WHAT TO PRODUCE:
Without skipping or changing anything, print all the entries.

:: RECORD EXTRACTS

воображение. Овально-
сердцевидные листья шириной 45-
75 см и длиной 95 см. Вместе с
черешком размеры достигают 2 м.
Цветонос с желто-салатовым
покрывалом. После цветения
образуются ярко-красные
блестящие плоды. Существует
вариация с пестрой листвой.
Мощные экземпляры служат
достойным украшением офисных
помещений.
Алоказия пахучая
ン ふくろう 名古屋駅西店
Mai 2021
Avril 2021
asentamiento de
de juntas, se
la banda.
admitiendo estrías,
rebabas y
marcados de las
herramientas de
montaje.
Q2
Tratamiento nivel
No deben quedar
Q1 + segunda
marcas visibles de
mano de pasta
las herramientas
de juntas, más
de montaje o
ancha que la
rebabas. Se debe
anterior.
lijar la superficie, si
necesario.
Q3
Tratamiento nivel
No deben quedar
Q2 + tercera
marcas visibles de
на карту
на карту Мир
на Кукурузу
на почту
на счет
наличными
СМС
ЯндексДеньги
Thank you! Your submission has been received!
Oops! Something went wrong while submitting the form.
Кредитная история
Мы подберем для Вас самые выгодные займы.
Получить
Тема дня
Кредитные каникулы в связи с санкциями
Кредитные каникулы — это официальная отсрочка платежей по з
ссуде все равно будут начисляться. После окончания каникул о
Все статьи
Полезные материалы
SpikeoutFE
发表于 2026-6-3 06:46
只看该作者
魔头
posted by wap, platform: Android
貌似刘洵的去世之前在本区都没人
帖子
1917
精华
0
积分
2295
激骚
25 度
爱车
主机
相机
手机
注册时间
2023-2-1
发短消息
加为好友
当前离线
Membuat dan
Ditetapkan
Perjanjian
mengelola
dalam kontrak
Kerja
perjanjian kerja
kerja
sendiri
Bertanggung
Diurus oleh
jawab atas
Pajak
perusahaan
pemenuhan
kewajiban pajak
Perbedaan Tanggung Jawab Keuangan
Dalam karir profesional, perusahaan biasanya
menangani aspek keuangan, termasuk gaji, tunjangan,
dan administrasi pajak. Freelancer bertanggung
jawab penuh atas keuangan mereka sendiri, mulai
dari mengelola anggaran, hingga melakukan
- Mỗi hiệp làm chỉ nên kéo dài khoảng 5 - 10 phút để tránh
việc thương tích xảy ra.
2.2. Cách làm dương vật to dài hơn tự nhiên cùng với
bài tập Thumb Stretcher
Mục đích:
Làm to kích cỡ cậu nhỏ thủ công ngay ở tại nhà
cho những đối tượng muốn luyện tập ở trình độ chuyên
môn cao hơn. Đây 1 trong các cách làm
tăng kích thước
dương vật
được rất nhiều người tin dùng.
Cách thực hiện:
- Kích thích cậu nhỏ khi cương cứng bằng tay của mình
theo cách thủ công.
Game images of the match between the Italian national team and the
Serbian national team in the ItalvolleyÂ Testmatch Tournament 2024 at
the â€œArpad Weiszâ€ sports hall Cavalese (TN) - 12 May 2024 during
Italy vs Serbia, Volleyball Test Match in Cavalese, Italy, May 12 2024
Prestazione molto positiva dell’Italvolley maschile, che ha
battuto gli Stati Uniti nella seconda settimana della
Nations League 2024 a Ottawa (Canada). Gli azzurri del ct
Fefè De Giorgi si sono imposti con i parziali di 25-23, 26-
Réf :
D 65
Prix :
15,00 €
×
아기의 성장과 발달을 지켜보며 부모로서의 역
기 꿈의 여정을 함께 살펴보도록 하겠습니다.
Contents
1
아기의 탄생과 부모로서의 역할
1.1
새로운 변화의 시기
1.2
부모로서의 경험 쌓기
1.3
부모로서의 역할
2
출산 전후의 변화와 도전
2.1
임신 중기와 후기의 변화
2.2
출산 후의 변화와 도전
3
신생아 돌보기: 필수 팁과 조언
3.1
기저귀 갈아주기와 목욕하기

::::

SOLUTION FOR THIS TASK:
воображение. Овально-
сердцевидные листья шириной 45-
75 см и длиной 95 см. Вместе с
черешком размеры достигают 2 м.
Цветонос с желто-салатовым
покрывалом. После цветения
образуются ярко-красные
блестящие плоды. Существует
вариация с пестрой листвой.
Мощные экземпляры служат
достойным украшением офисных
помещений.
Алоказия пахучая
ン ふくろう 名古屋駅西店
Mai 2021
Avril 2021
asentamiento de
de juntas, se
la banda.
admitiendo estrías,
rebabas y
marcados de las
herramientas de
montaje.
Q2
Tratamiento nivel
No deben quedar
Q1 + segunda
marcas visibles de
mano de pasta
las herramientas
de juntas, más
de montaje o
ancha que la
rebabas. Se debe
anterior.
lijar la superficie, si
necesario.
Q3
Tratamiento nivel
No deben quedar
Q2 + tercera
marcas visibles de
на карту
на карту Мир
на Кукурузу
на почту
на счет
наличными
СМС
ЯндексДеньги
Thank you! Your submission has been received!
Oops! Something went wrong while submitting the form.
Кредитная история
Мы подберем для Вас самые выгодные займы.
Получить
Тема дня
Кредитные каникулы в связи с санкциями
Кредитные каникулы — это официальная отсрочка платежей по з
ссуде все равно будут начисляться. После окончания каникул о
Все статьи
Полезные материалы
SpikeoutFE
发表于 2026-6-3 06:46
只看该作者
魔头
posted by wap, platform: Android
貌似刘洵的去世之前在本区都没人
帖子
1917
精华
0
积分
2295
激骚
25 度
爱车
主机
相机
手机
注册时间
2023-2-1
发短消息
加为好友
当前离线
Membuat dan
Ditetapkan
Perjanjian
mengelola
dalam kontrak
Kerja
perjanjian kerja
kerja
sendiri
Bertanggung
Diurus oleh
jawab atas
Pajak
perusahaan
pemenuhan
kewajiban pajak
Perbedaan Tanggung Jawab Keuangan
Dalam karir profesional, perusahaan biasanya
menangani aspek keuangan, termasuk gaji, tunjangan,
dan administrasi pajak. Freelancer bertanggung
jawab penuh atas keuangan mereka sendiri, mulai
dari mengelola anggaran, hingga melakukan
- Mỗi hiệp làm chỉ nên kéo dài khoảng 5 - 10 phút để tránh
việc thương tích xảy ra.
2.2. Cách làm dương vật to dài hơn tự nhiên cùng với
bài tập Thumb Stretcher
Mục đích:
Làm to kích cỡ cậu nhỏ thủ công ngay ở tại nhà
cho những đối tượng muốn luyện tập ở trình độ chuyên
môn cao hơn. Đây 1 trong các cách làm
tăng kích thước
dương vật
được rất nhiều người tin dùng.
Cách thực hiện:
- Kích thích cậu nhỏ khi cương cứng bằng tay của mình
theo cách thủ công.
Game images of the match between the Italian national team and the
Serbian national team in the ItalvolleyÂ Testmatch Tournament 2024 at
the â€œArpad Weiszâ€ sports hall Cavalese (TN) - 12 May 2024 during
Italy vs Serbia, Volleyball Test Match in Cavalese, Italy, May 12 2024
Prestazione molto positiva dell’Italvolley maschile, che ha
battuto gli Stati Uniti nella seconda settimana della
Nations League 2024 a Ottawa (Canada). Gli azzurri del ct
Fefè De Giorgi si sono imposti con i parziali di 25-23, 26-
Réf :
D 65
Prix :
15,00 €
×
아기의 성장과 발달을 지켜보며 부모로서의 역
기 꿈의 여정을 함께 살펴보도록 하겠습니다.
Contents
1
아기의 탄생과 부모로서의 역할
1.1
새로운 변화의 시기
1.2
부모로서의 경험 쌓기
1.3
부모로서의 역할
2
출산 전후의 변화와 도전
2.1
임신 중기와 후기의 변화
2.2
출산 후의 변화와 도전
3
신생아 돌보기: 필수 팁과 조언
3.1
기저귀 갈아주기와 목욕하기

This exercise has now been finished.